County of Green Lake v. Lori Melchert, 2020AP473, District 2, 2/24/21 (one-judge decision; ineligible for publication); case activity (including briefs)
Melchert’s challenge to a prior OWI that was improperly treated as a first offense comes way too late under City of Eau Claire v. Booth, 2016 WI 65, 370 Wis. 2d 595, 882 N.W.2d 738, and City of Cedarburg v. Hansen, 2020 WI 11, 390 Wis. 2d 109, 938 N.W.2d 463.
Melchert was charged with two OWIs in close succession—November 1995 and January 1996—and was convicted of both as first offenses within 10 days of each other in March 1996. (¶¶2-3). The second one, of course, should have been treated as a crime. Facing a new OWI in 2020 Melchert attempted to reopen and dismiss that conviction because the court lacked competency to convict her of a first offense. (¶¶4-6, 11). Melchert tries to distinguish her case from Booth and Hansen, without success.
First she argues that, unlike Booth, her two OWI 1st convictions were in neighboring counties, so the county in the second case should have been aware of the first prior conviction 10 days previous, and thus should be estopped from arguing that Melchert forfeited her competency objection. (¶13) The court of appeals isn’t persuaded, finding no support in the record for the proposition the prosecutor in the second case was aware of the prior conviction and no developed legal argument as to why this would make her case different from Booth’s and Hansen’s. (¶14).
Second, she argues she had a Fifth Amendment privilege not to disclose at the time of her second conviction that she had a prior conviction. Again, Hansen and Booth arguably faced the same problem; in any event, there’s no indication in the record Melchert was asked about prior convictions, let alone whether she invoked her privilege, so the court declines to rule based on what might have happened had she been asked. (¶¶15-16).
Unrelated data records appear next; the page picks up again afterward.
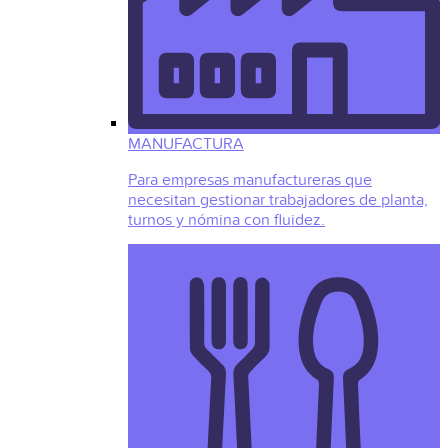
MANUFACTURA
Para empresas manufactureras que
necesitan gestionar trabajadores de planta,
turnos y nómina con fluidez.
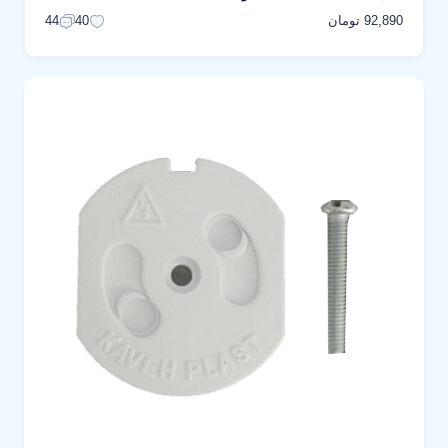
92,890 تومان
44
40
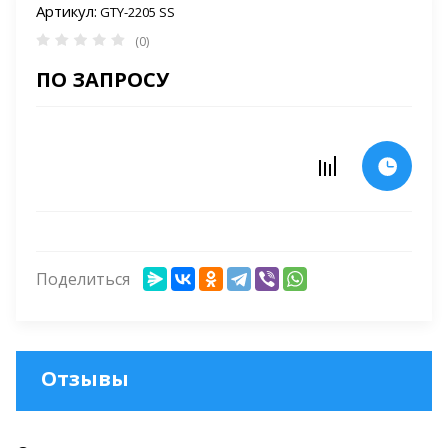
Артикул:
GTY-2205 SS
(0)
ПО ЗАПРОСУ
Поделиться
Отзывы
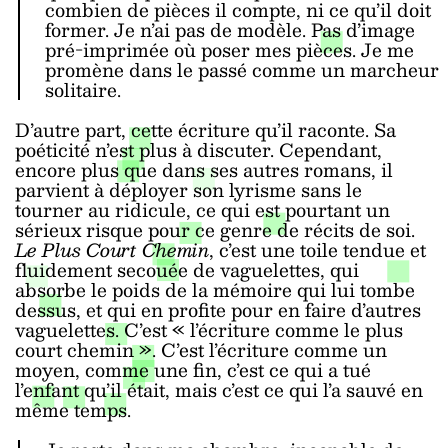
combien de pièces il compte, ni ce qu’il doit
former. Je n’ai pas de modèle. Pas d’image
pré-imprimée où poser mes pièces. Je me
promène dans le passé comme un marcheur
solitaire.
D’autre part, cette écriture qu’il raconte. Sa
poéticité n’est plus à discuter. Cependant,
encore plus que dans ses autres romans, il
parvient à déployer son lyrisme sans le
tourner au ridicule, ce qui est pourtant un
sérieux risque pour ce genre de récits de soi.
Le Plus Court Chemin
, c’est une toile tendue et
fluidement secouée de vaguelettes, qui
absorbe le poids de la mémoire qui lui tombe
dessus, et qui en profite pour en faire d’autres
vaguelettes. C’est « l’écriture comme le plus
court chemin ». C’est l’écriture comme un
moyen, comme une fin, c’est ce qui a tué
l’enfant qu’il était, mais c’est ce qui l’a sauvé en
même temps.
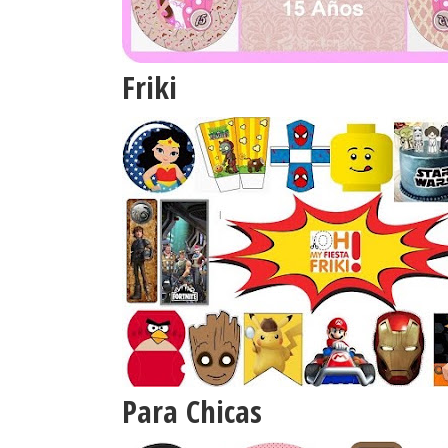
Friki
Para Chicas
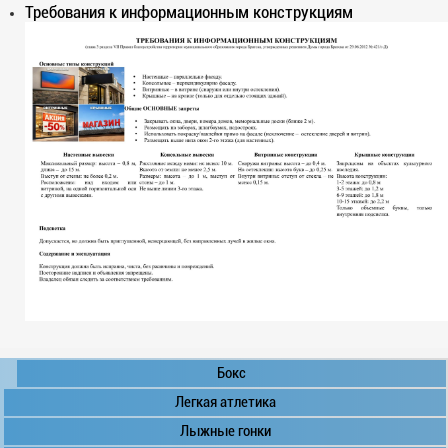
Требования к информационным конструкциям
Бокс
Легкая атлетика
Лыжные гонки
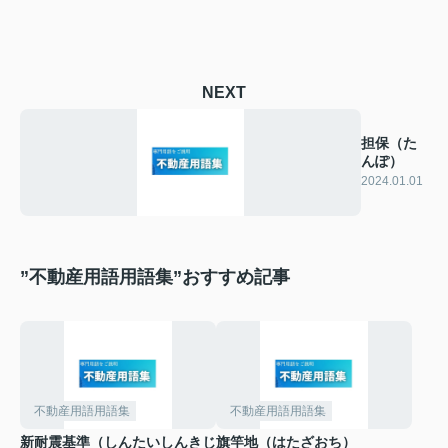
NEXT
担保（た
んぽ）
2024.01.01
”不動産用語用語集”おすすめ記事
不動産用語用語集
不動産用語用語集
新耐震基準（しんたいしんきじ
旗竿地（はたざおち）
On first blush the Fifth Amendment claim is an interesting idea, and maybe it would have some traction if the defendant was indeed asked and declined to answer. But even if that happened, and the case was still disposed of (improperly) as a first offense, sitting on that windfall for 24 years until the next OWI runs afoul of the fundamental rule and rationale of Booth: objections to competency must be timely, and “considerable delay in raising the issue suggests an attempt to play fast and loose with the court system, which is something this court frowns upon.” 370 Wis. 2d 595, ¶25.